There’s enough material to keep us occupied for a week – and it may – but we’ll start with the idea that Colorado’s Renewable Electricity Standard has been a “great success.”

It may have been a great success for Xcel and its shareholders, but for the ratepayers, it’s a slowly building vacuum, sucking more and more of their decidedly non-renewable dollars. In 2011, the RES was responsible for something like 4.5% of Coloradoans’ electricity bills, and number that is only going to grow over time, as the RES ramps up to its final 30% requirement in 2020:

According to the Public Service Company’s 2010 RES Compliance Plan, the ECA is projected to be $6.3 million this year, before it balloons to $141 million in 2012. It then increases exponentially to $738 million in 2020, or almost 23 percent of total retail electricity sales—none of which would count against the 2 percent retail rate impact.

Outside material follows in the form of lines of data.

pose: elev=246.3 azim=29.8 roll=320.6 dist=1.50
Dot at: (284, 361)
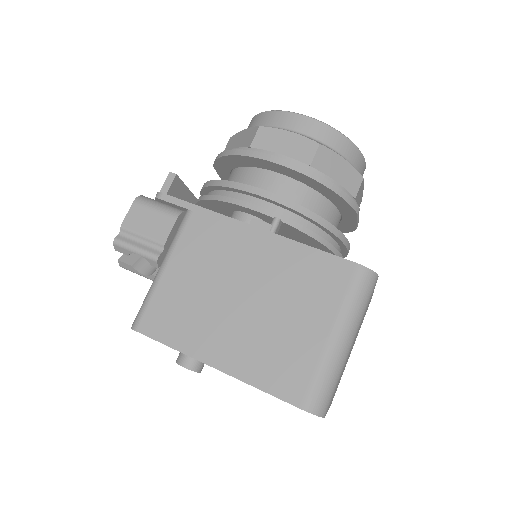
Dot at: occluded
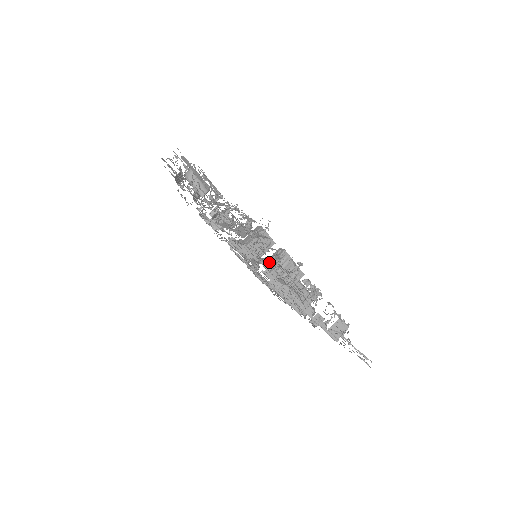
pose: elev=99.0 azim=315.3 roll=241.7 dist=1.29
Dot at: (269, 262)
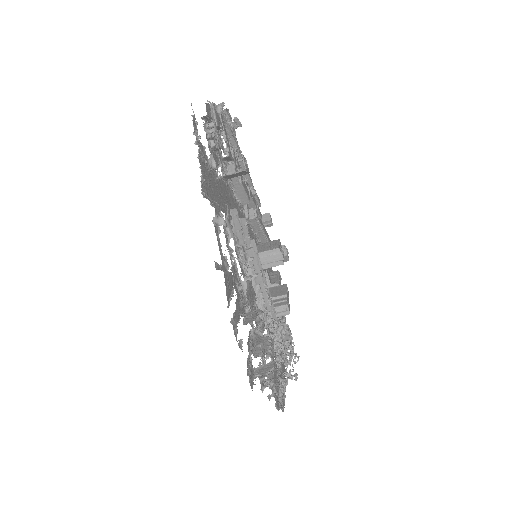
Dot at: occluded
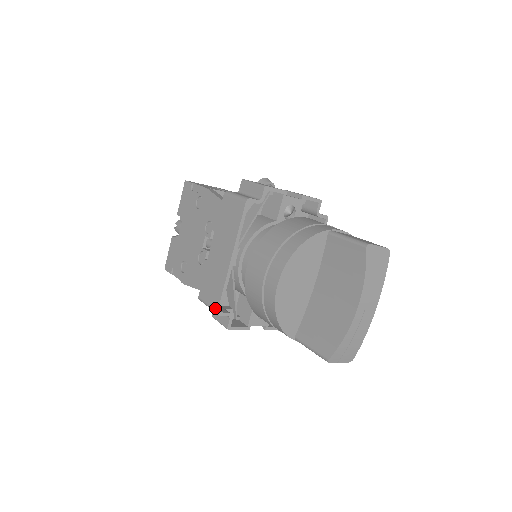
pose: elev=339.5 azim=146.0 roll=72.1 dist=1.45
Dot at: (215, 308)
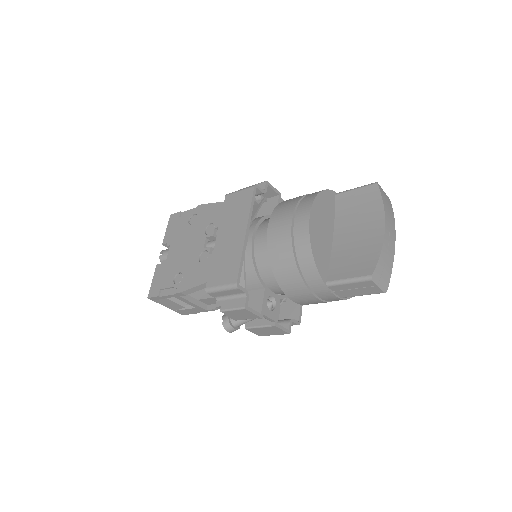
Dot at: (233, 282)
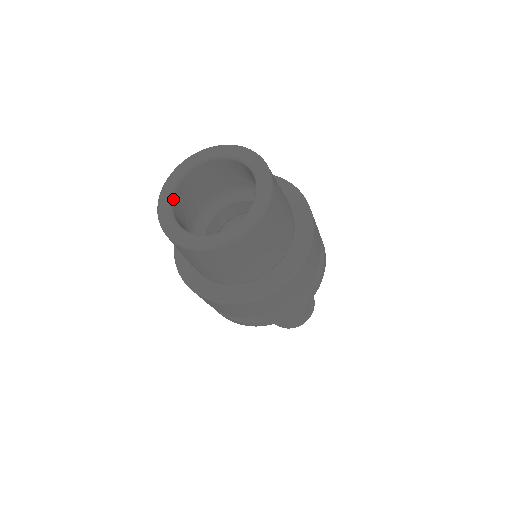
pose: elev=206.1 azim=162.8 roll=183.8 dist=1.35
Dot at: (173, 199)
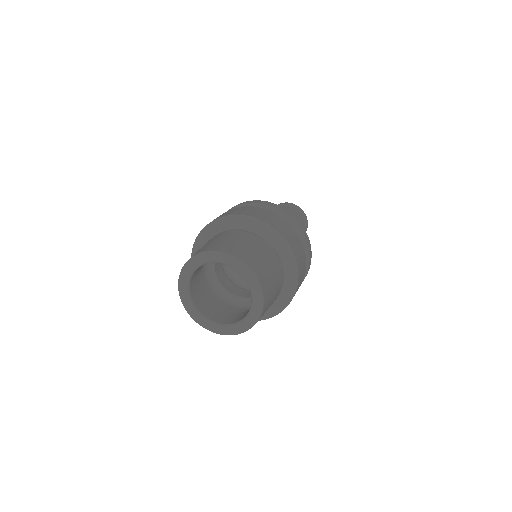
Dot at: (195, 306)
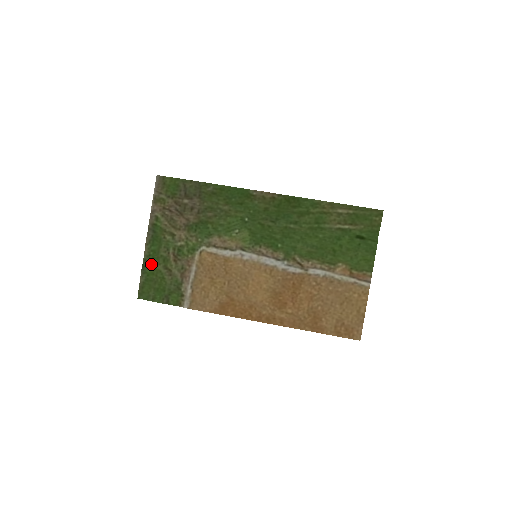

Assuming 1.5 million ratepayers in Colorado (current figure is 1.3 million) in 2020, and the mandated 20 percent renewable standard, the ECA cost alone will average nearly $500 per year per ratepayer.

The ECA is the Electric Commodity Adjustment, and it’s the means by which Xcel gets around the 2% per year rate limit that is supposed to protect consumers from the fact that renewables are, contra, Sen. Udall, much more expensive than traditional sources of electricity. More about that in a succeeding post.

The Colorado plan, if extended to the country as a whole, will have the same deleterious effects on peoples businesses and homes. That link at the top of the page was to an Energy Information Agency study showing the effects of the proposed standard. Not only would the BCES cost dozens of gigawatts of capacity by 2035:

It would also raise the cost of electricity by about 18%:

If you look closely, you see that the EIA assumes that nuclear will take the place of coal’s baseline capacity, but in fact, the extremely large up-front capital expenditures may make that prohibitively expensive, in which case we’ll have no choice but to cover as much as we can with solar and wind. The result of that little dream scenario? We have more capacity, but the price is 20% higher, rather than 18%. The increase in supply still isn’t enough to make up for the extra cost of wind and solar as sources.

Coloradans have excellent reason to wonder why their senator thinks that paying more than neighboring states for their electricity constitutes a “great success,” and Americans should run like the wind from any effort to replicate the experiment nationally.